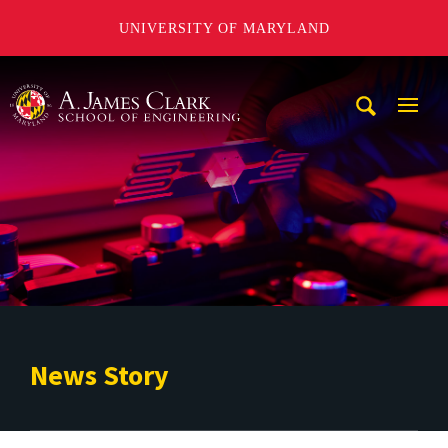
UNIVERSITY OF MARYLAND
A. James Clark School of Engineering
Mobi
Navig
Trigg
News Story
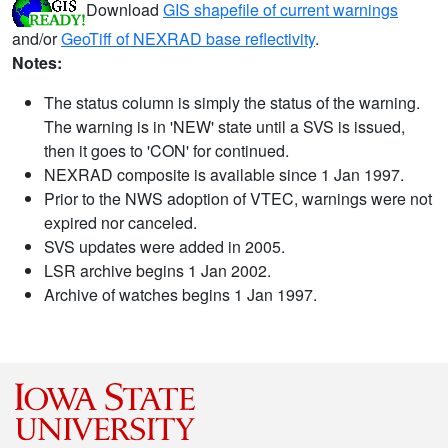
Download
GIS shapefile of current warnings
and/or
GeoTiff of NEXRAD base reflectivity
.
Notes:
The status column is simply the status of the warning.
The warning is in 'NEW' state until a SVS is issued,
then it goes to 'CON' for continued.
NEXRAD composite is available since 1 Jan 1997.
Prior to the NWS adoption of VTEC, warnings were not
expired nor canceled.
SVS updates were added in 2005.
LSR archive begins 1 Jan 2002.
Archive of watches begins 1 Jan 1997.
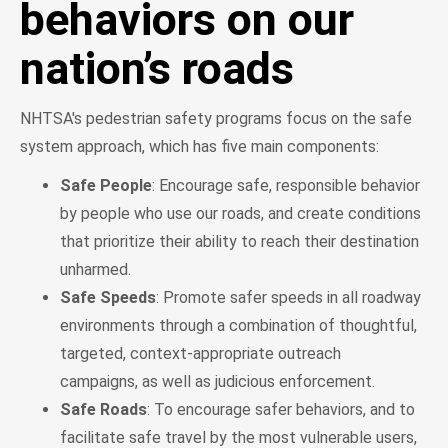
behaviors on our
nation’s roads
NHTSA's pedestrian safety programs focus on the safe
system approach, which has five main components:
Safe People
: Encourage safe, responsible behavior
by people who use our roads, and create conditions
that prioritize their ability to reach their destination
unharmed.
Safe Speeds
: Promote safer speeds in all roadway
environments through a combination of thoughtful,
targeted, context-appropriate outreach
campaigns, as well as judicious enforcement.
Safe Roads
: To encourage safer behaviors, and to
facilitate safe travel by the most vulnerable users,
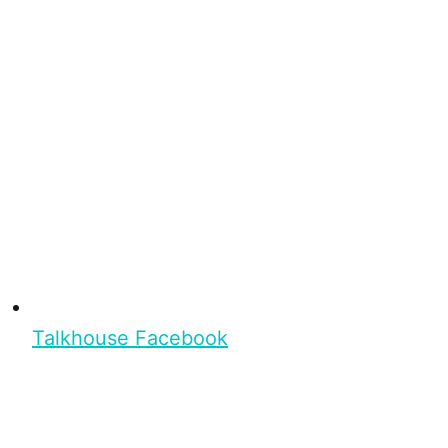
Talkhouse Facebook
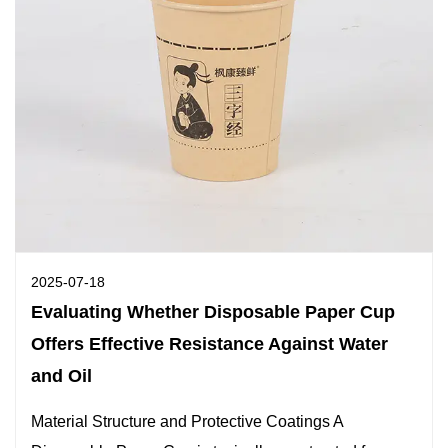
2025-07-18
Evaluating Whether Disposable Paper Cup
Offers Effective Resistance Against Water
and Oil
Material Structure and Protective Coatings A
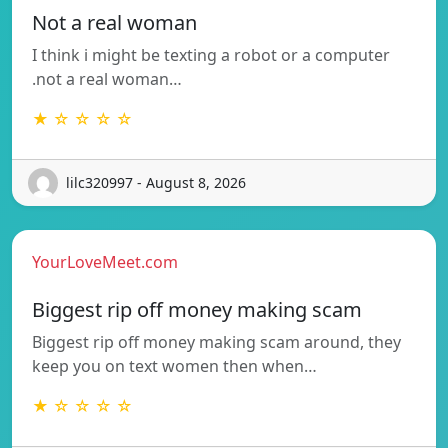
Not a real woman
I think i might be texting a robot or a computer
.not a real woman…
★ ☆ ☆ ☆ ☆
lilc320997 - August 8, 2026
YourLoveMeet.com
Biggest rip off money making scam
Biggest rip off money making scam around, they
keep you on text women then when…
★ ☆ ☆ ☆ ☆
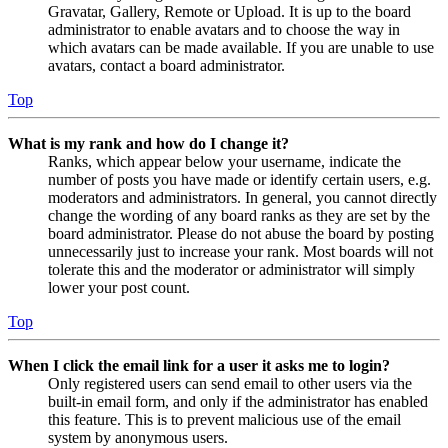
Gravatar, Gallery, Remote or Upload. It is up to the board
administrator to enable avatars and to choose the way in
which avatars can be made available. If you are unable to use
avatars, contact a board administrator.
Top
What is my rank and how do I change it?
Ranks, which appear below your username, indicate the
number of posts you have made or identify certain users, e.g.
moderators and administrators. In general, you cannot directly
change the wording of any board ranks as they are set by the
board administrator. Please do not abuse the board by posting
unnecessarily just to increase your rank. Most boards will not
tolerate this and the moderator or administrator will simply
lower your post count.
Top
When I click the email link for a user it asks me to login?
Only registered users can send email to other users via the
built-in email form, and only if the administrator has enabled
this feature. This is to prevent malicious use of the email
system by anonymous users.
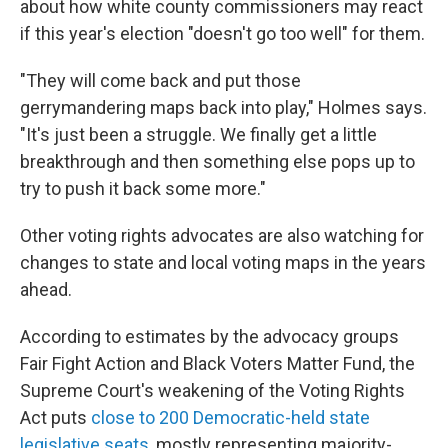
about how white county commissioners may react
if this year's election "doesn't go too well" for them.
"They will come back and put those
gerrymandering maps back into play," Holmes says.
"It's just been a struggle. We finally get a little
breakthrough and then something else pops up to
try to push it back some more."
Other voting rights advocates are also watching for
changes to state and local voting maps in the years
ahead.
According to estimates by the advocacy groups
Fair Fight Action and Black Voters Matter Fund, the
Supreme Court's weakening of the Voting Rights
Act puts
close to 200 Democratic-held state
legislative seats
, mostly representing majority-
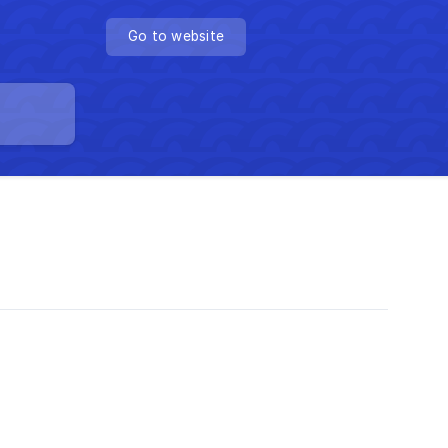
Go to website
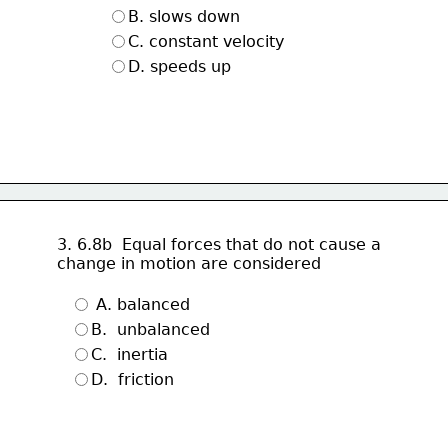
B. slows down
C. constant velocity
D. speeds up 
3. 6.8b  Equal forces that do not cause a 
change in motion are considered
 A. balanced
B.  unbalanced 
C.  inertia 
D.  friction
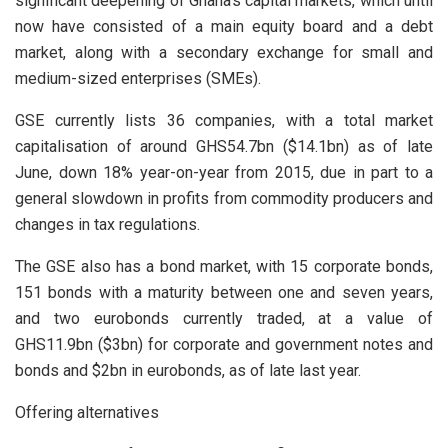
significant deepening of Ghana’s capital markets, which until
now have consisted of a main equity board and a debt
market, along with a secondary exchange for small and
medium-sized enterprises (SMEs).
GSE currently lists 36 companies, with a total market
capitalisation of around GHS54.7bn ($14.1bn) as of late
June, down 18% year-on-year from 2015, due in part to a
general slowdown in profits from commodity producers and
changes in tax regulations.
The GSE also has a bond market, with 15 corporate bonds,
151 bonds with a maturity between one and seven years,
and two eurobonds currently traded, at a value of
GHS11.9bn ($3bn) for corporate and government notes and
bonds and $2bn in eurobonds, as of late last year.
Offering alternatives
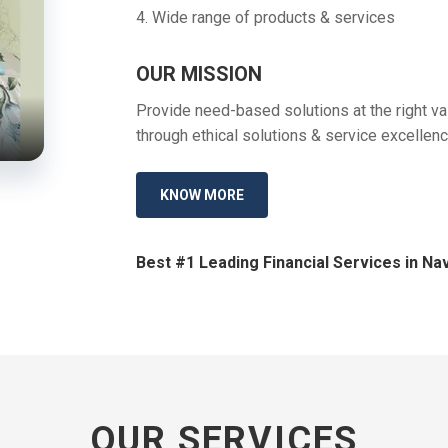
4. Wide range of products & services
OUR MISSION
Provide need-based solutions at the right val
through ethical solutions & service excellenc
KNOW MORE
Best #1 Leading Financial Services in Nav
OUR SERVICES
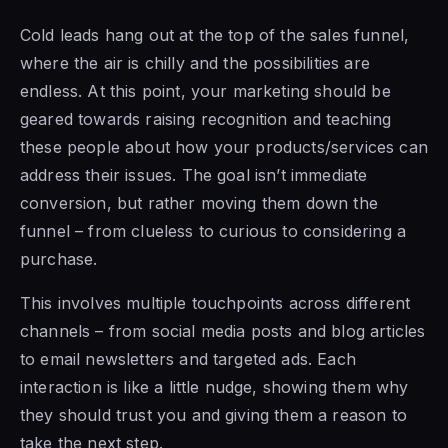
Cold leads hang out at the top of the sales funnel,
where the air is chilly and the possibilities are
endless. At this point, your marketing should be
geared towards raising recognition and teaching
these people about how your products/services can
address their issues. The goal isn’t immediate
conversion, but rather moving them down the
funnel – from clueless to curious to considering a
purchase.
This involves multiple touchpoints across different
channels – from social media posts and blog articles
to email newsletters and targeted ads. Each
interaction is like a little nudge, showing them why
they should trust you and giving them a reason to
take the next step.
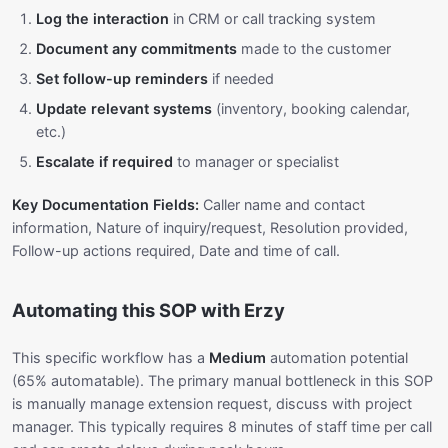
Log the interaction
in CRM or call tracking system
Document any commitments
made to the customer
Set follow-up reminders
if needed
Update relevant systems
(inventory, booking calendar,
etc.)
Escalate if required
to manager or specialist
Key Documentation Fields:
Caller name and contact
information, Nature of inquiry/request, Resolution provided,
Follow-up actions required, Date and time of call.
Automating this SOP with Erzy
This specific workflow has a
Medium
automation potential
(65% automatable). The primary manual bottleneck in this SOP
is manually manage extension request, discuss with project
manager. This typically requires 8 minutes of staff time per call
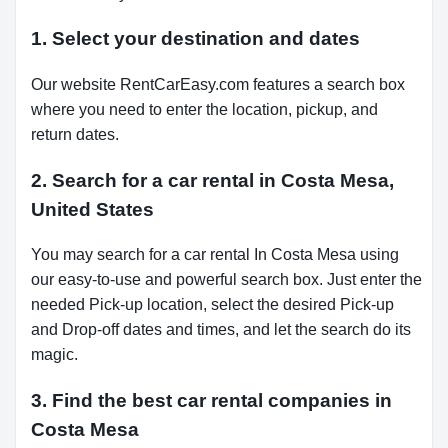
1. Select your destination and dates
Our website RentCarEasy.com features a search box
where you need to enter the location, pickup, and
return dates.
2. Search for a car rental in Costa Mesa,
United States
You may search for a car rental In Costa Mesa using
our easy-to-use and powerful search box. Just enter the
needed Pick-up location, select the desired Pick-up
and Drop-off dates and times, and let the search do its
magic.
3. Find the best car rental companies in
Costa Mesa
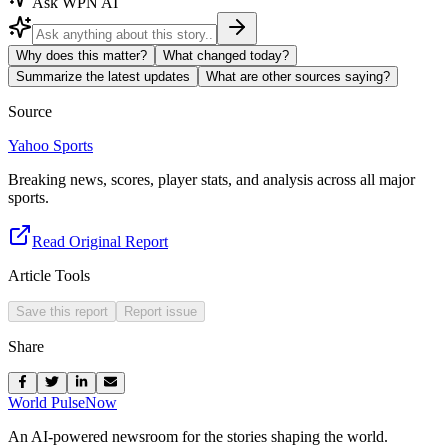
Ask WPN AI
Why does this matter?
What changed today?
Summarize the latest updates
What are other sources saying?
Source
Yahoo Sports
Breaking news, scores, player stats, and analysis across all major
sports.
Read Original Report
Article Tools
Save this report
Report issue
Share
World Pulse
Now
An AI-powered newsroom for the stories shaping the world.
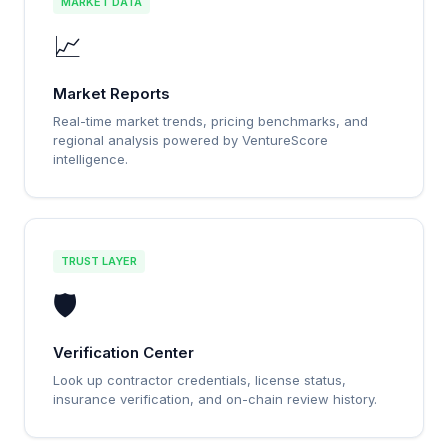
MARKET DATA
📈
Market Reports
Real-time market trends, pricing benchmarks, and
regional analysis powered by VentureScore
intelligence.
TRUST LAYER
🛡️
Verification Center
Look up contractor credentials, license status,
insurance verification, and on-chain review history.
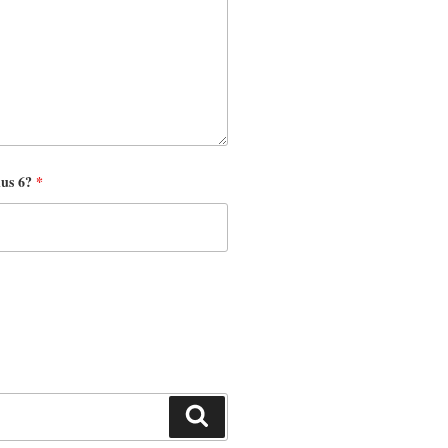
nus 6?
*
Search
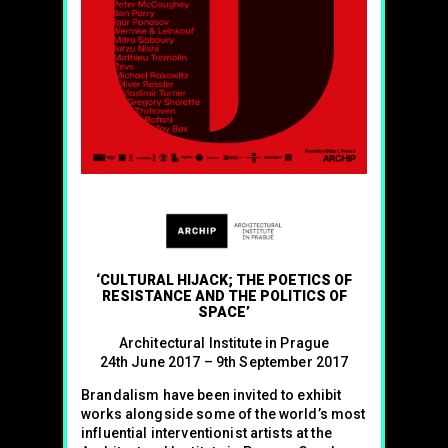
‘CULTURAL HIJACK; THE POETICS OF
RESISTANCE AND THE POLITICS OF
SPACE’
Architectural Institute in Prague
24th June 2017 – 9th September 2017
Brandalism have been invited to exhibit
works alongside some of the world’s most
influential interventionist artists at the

■ ■ ■ ■ ■

■ **BRIEF**
Output the text lines of all items above verbatim, in their original order, and omit the pictures.

■ **EXPECTED ANSWER**
UNIVERSITY OF MARYLAND
A. James Clark School of Engineering
Mobi
Navig
Trigg
News Story
Download
GIS shapefile of current warnings
and/or
GeoTiff of NEXRAD base reflectivity
.
Notes:
The status column is simply the status of the warning.
The warning is in 'NEW' state until a SVS is issued,
then it goes to 'CON' for continued.
NEXRAD composite is available since 1 Jan 1997.
Prior to the NWS adoption of VTEC, warnings were not
expired nor canceled.
SVS updates were added in 2005.
LSR archive begins 1 Jan 2002.
Archive of watches begins 1 Jan 1997.
behaviors on our
nation’s roads
NHTSA's pedestrian safety programs focus on the safe
system approach, which has five main components:
Safe People
: Encourage safe, responsible behavior
by people who use our roads, and create conditions
that prioritize their ability to reach their destination
unharmed.
Safe Speeds
: Promote safer speeds in all roadway
environments through a combination of thoughtful,
targeted, context-appropriate outreach
campaigns, as well as judicious enforcement.
Safe Roads
: To encourage safer behaviors, and to
facilitate safe travel by the most vulnerable users,
Talkhouse Facebook
2025-07-18
Evaluating Whether Disposable Paper Cup
Offers Effective Resistance Against Water
and Oil
Material Structure and Protective Coatings A
Not a real woman
I think i might be texting a robot or a computer
.not a real woman…
★ ☆ ☆ ☆ ☆
lilc320997 - August 8, 2026
YourLoveMeet.com
Biggest rip off money making scam
Biggest rip off money making scam around, they
keep you on text women then when…
★ ☆ ☆ ☆ ☆
Gravatar, Gallery, Remote or Upload. It is up to the board
administrator to enable avatars and to choose the way in
which avatars can be made available. If you are unable to use
avatars, contact a board administrator.
Top
What is my rank and how do I change it?
Ranks, which appear below your username, indicate the
number of posts you have made or identify certain users, e.g.
moderators and administrators. In general, you cannot directly
change the wording of any board ranks as they are set by the
board administrator. Please do not abuse the board by posting
unnecessarily just to increase your rank. Most boards will not
tolerate this and the moderator or administrator will simply
lower your post count.
Top
When I click the email link for a user it asks me to login?
Only registered users can send email to other users via the
built-in email form, and only if the administrator has enabled
this feature. This is to prevent malicious use of the email
system by anonymous users.
about how white county commissioners may react
if this year's election "doesn't go too well" for them.
"They will come back and put those
gerrymandering maps back into play," Holmes says.
"It's just been a struggle. We finally get a little
breakthrough and then something else pops up to
try to push it back some more."
Other voting rights advocates are also watching for
changes to state and local voting maps in the years
ahead.
According to estimates by the advocacy groups
Fair Fight Action and Black Voters Matter Fund, the
Supreme Court's weakening of the Voting Rights
Act puts
close to 200 Democratic-held state
legislative seats
, mostly representing majority-
Go to website
B. slows down
C. constant velocity
D. speeds up 
3. 6.8b  Equal forces that do not cause a 
change in motion are considered
 A. balanced
B.  unbalanced 
C.  inertia 
D.  friction
significant deepening of Ghana’s capital markets, which until
now have consisted of a main equity board and a debt
market, along with a secondary exchange for small and
medium-sized enterprises (SMEs).
GSE currently lists 36 companies, with a total market
capitalisation of around GHS54.7bn ($14.1bn) as of late
June, down 18% year-on-year from 2015, due in part to a
general slowdown in profits from commodity producers and
changes in tax regulations.
The GSE also has a bond market, with 15 corporate bonds,
151 bonds with a maturity between one and seven years,
and two eurobonds currently traded, at a value of
GHS11.9bn ($3bn) for corporate and government notes and
bonds and $2bn in eurobonds, as of late last year.
Offering alternatives
4. Wide range of products & services
OUR MISSION
Provide need-based solutions at the right val
through ethical solutions & service excellenc
KNOW MORE
Best #1 Leading Financial Services in Nav
OUR SERVICES
Cold leads hang out at the top of the sales funnel,
where the air is chilly and the possibilities are
endless. At this point, your marketing should be
geared towards raising recognition and teaching
these people about how your products/services can
address their issues. The goal isn’t immediate
conversion, but rather moving them down the
funnel – from clueless to curious to considering a
purchase.
This involves multiple touchpoints across different
channels – from social media posts and blog articles
to email newsletters and targeted ads. Each
interaction is like a little nudge, showing them why
they should trust you and giving them a reason to
take the next step.
Log the interaction
in CRM or call tracking system
Document any commitments
made to the customer
Set follow-up reminders
if needed
Update relevant systems
(inventory, booking calendar,
etc.)
Escalate if required
to manager or specialist
Key Documentation Fields:
Caller name and contact
information, Nature of inquiry/request, Resolution provided,
Follow-up actions required, Date and time of call.
Automating this SOP with Erzy
This specific workflow has a
Medium
automation potential
(65% automatable). The primary manual bottleneck in this SOP
is manually manage extension request, discuss with project
manager. This typically requires 8 minutes of staff time per call
1. Select your destination and dates
Our website RentCarEasy.com features a search box
where you need to enter the location, pickup, and
return dates.
2. Search for a car rental in Costa Mesa,
United States
You may search for a car rental In Costa Mesa using
our easy-to-use and powerful search box. Just enter the
needed Pick-up location, select the desired Pick-up
and Drop-off dates and times, and let the search do its
magic.
3. Find the best car rental companies in
Costa Mesa
Ask WPN AI
Why does this matter?
What changed today?
Summarize the latest updates
What are other sources saying?
Source
Yahoo Sports
Breaking news, scores, player stats, and analysis across all major
sports.
Read Original Report
Article Tools
Save this report
Report issue
Share
World Pulse
Now
An AI-powered newsroom for the stories shaping the world.
MARKET DATA
📈
Market Reports
Real-time market trends, pricing benchmarks, and
regional analysis powered by VentureScore
intelligence.
TRUST LAYER
🛡️
Verification Center
Look up contractor credentials, license status,
insurance verification, and on-chain review history.
nus 6?
*
Search
‘CULTURAL HIJACK; THE POETICS OF
RESISTANCE AND THE POLITICS OF
SPACE’
Architectural Institute in Prague
24th June 2017 – 9th September 2017
Brandalism have been invited to exhibit
works alongside some of the world’s most
influential interventionist artists at the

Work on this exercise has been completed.